■ EXERCISE INSTRUCTIONS ■
The expected output is every entry, copied exactly.
>>
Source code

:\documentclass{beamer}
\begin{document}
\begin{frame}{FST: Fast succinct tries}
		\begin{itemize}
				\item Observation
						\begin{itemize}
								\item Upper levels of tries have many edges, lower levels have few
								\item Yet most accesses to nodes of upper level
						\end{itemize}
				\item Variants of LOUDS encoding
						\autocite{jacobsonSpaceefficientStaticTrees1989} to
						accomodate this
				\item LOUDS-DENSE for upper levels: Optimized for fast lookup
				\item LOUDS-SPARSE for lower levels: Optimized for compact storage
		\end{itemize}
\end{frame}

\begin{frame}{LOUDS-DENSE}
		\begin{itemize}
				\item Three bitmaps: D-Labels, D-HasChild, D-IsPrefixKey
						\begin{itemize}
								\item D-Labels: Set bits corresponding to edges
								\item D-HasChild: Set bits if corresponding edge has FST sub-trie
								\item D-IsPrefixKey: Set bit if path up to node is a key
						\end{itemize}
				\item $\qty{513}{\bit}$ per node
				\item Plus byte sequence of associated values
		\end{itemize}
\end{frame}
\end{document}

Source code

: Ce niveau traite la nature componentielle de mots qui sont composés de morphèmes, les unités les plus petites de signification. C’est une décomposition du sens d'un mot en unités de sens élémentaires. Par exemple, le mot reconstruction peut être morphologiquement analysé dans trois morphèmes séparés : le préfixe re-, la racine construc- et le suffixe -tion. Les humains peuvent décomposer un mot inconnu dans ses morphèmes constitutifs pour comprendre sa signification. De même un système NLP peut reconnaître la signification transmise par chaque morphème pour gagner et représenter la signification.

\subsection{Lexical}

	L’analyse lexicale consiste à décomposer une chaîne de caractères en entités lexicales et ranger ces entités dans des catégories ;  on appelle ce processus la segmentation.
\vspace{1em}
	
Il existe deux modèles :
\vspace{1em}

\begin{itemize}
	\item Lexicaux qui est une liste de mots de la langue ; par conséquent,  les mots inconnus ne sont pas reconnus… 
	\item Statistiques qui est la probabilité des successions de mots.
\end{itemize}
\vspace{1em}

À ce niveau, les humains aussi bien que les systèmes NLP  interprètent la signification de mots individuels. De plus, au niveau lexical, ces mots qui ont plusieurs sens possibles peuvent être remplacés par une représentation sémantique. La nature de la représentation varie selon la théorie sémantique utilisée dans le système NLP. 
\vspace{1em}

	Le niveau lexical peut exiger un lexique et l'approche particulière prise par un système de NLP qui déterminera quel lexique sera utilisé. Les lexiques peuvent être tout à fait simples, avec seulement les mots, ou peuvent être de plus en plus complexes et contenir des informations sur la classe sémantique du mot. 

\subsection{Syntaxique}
<<
■ FINISHED TASK ■
Source code

:\documentclass{beamer}
\begin{document}
\begin{frame}{FST: Fast succinct tries}
		\begin{itemize}
				\item Observation
						\begin{itemize}
								\item Upper levels of tries have many edges, lower levels have few
								\item Yet most accesses to nodes of upper level
						\end{itemize}
				\item Variants of LOUDS encoding
						\autocite{jacobsonSpaceefficientStaticTrees1989} to
						accomodate this
				\item LOUDS-DENSE for upper levels: Optimized for fast lookup
				\item LOUDS-SPARSE for lower levels: Optimized for compact storage
		\end{itemize}
\end{frame}

\begin{frame}{LOUDS-DENSE}
		\begin{itemize}
				\item Three bitmaps: D-Labels, D-HasChild, D-IsPrefixKey
						\begin{itemize}
								\item D-Labels: Set bits corresponding to edges
								\item D-HasChild: Set bits if corresponding edge has FST sub-trie
								\item D-IsPrefixKey: Set bit if path up to node is a key
						\end{itemize}
				\item $\qty{513}{\bit}$ per node
				\item Plus byte sequence of associated values
		\end{itemize}
\end{frame}
\end{document}

Source code

: Ce niveau traite la nature componentielle de mots qui sont composés de morphèmes, les unités les plus petites de signification. C’est une décomposition du sens d'un mot en unités de sens élémentaires. Par exemple, le mot reconstruction peut être morphologiquement analysé dans trois morphèmes séparés : le préfixe re-, la racine construc- et le suffixe -tion. Les humains peuvent décomposer un mot inconnu dans ses morphèmes constitutifs pour comprendre sa signification. De même un système NLP peut reconnaître la signification transmise par chaque morphème pour gagner et représenter la signification.

\subsection{Lexical}

	L’analyse lexicale consiste à décomposer une chaîne de caractères en entités lexicales et ranger ces entités dans des catégories ;  on appelle ce processus la segmentation.
\vspace{1em}
	
Il existe deux modèles :
\vspace{1em}

\begin{itemize}
	\item Lexicaux qui est une liste de mots de la langue ; par conséquent,  les mots inconnus ne sont pas reconnus… 
	\item Statistiques qui est la probabilité des successions de mots.
\end{itemize}
\vspace{1em}

À ce niveau, les humains aussi bien que les systèmes NLP  interprètent la signification de mots individuels. De plus, au niveau lexical, ces mots qui ont plusieurs sens possibles peuvent être remplacés par une représentation sémantique. La nature de la représentation varie selon la théorie sémantique utilisée dans le système NLP. 
\vspace{1em}

	Le niveau lexical peut exiger un lexique et l'approche particulière prise par un système de NLP qui déterminera quel lexique sera utilisé. Les lexiques peuvent être tout à fait simples, avec seulement les mots, ou peuvent être de plus en plus complexes et contenir des informations sur la classe sémantique du mot. 

\subsection{Syntaxique}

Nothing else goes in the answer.